- _What is required_: All lines in the records that carry the string "часть" are to be shown.

Page-level text extractions:

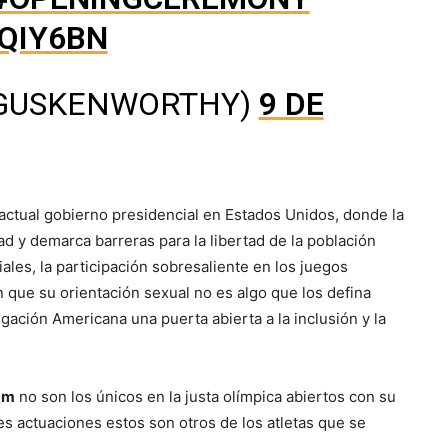
IQIY6BN
@GUSKENWORTHY)
9 DE
 actual gobierno presidencial en Estados Unidos, donde la
ad y demarca barreras para la libertad de la población
les, la participación sobresaliente en los juegos
n que su orientación sexual no es algo que los defina
gación Americana una puerta abierta a la inclusión y la
am
no son los únicos en la justa olímpica abiertos con su
es actuaciones estos son otros de los atletas que se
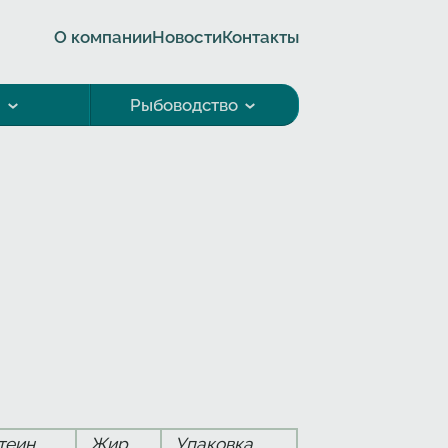
О компании
Новости
Контакты
а
Рыбоводство
теин
Жир
Упаковка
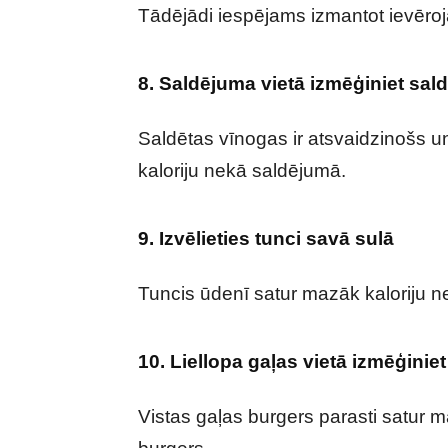
Tādējādi iespējams izmantot ievēroj
8. Saldējuma vietā izmēģiniet sal
Saldētas vīnogas ir atsvaidzinošs u
kaloriju nekā saldējumā.
9. Izvēlieties tunci savā sulā
Tuncis ūdenī satur mazāk kaloriju n
10. Liellopa gaļas vietā izmēģiniet
Vistas gaļas burgers parasti satur m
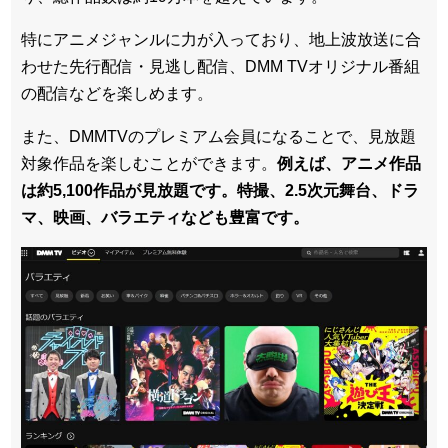
特にアニメジャンルに力が入っており、地上波放送に合
わせた先行配信・見逃し配信、DMM TVオリジナル番組
の配信などを楽しめます。
また、DMMTVのプレミアム会員になることで、見放題
対象作品を楽しむことができます。
例えば、アニメ作品
は約5,100作品が見放題です。特撮、2.5次元舞台、ドラ
マ、映画、バラエティなども豊富です。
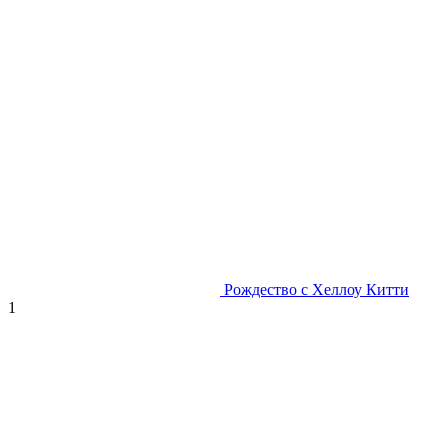
Рождество с Хеллоу Китти
1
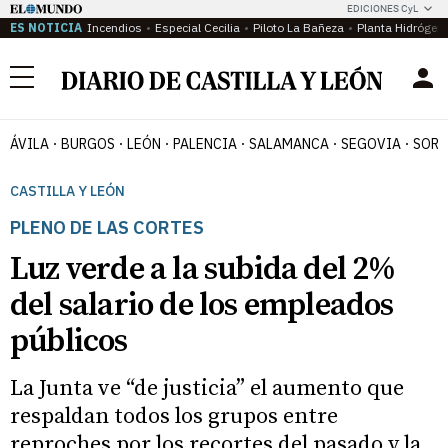
EDICIONES CyL
ES NOTICIA
Incendios
Especial Cecilia
Piloto La Bañeza
Planta Hidrógen
Menú
ÁVILA
BURGOS
LEÓN
PALENCIA
SALAMANCA
SEGOVIA
SORI
CASTILLA Y LEÓN
PLENO DE LAS CORTES
Luz verde a la subida del 2%
del salario de los empleados
públicos
La Junta ve “de justicia” el aumento que
respaldan todos los grupos entre
reproches por los recortes del pasado y la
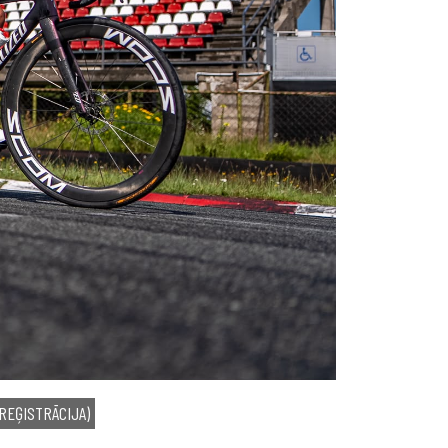
 (REĢISTRĀCIJA)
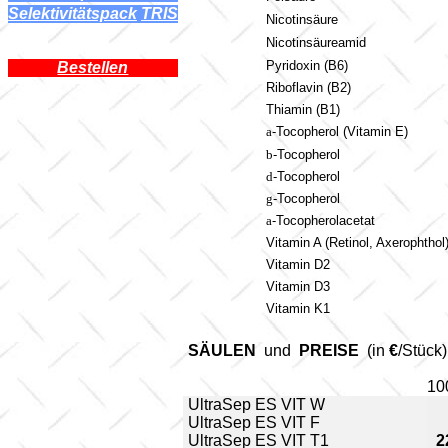
Selektivitätspack
l
TRIS
Nicotin
säure
Nicotin
säureamid
Pyridoxin (B6)
Bestellen
Riboflavin (B2)
Thiamin (B1)
a
-Tocopherol (Vitamin E)
b
-Tocopherol
d
-Tocopherol
g
-Tocopherol
a
-Tocopherolacetat
Vitamin A (Retinol, Axerophthol
Vitamin D2
Vitamin D3
Vitamin K1
SÄULEN
und
PREISE
(in
€
/Stück)
10
UltraSep ES VIT W
UltraSep ES VIT F
UltraSep ES VIT T1
2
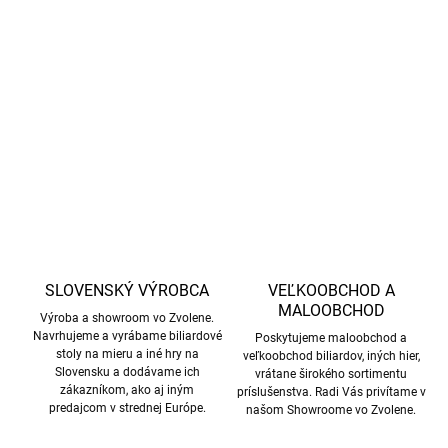
Univerzálne dvojdielne biliardové tágo Mit, 13 mm
DETAILNÉ INFORMÁCIE
OPÝTAŤ SA
STRÁŽIŤ
SLOVENSKÝ VÝROBCA
VEĽKOOBCHOD A
MALOOBCHOD
Výroba a showroom vo Zvolene.
Navrhujeme a vyrábame biliardové
Poskytujeme maloobchod a
stoly na mieru a iné hry na
veľkoobchod biliardov, iných hier,
Slovensku a dodávame ich
vrátane širokého sortimentu
zákazníkom, ako aj iným
príslušenstva. Radi Vás privítame v
predajcom v strednej Európe.
našom Showroome vo Zvolene.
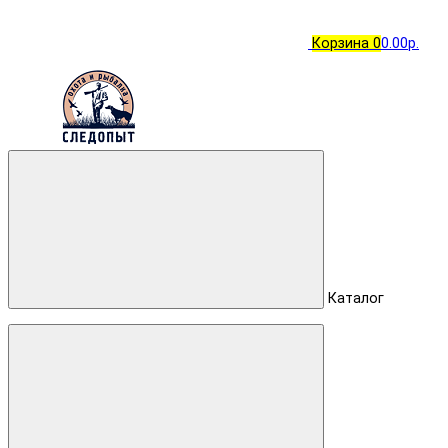
Корзина
0
0.00р.
Каталог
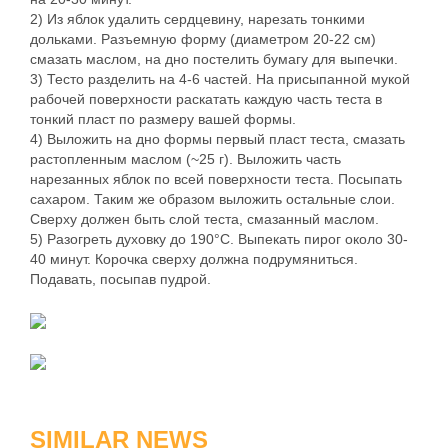
2) Из яблок удалить сердцевину, нарезать тонкими
дольками. Разъемную форму (диаметром 20-22 см)
смазать маслом, на дно постелить бумагу для выпечки.
3) Тесто разделить на 4-6 частей. На присыпанной мукой
рабочей поверхности раскатать каждую часть теста в
тонкий пласт по размеру вашей формы.
4) Выложить на дно формы первый пласт теста, смазать
растопленным маслом (~25 г). Выложить часть
нарезанных яблок по всей поверхности теста. Посыпать
сахаром. Таким же образом выложить остальные слои.
Сверху должен быть слой теста, смазанный маслом.
5) Разогреть духовку до 190°С. Выпекать пирог около 30-
40 минут. Корочка сверху должна подрумяниться.
Подавать, посыпав пудрой.
SIMILAR NEWS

- _Response to the exercise_:
рабочей поверхности раскатать каждую часть теста в
растопленным маслом (~25 г). Выложить часть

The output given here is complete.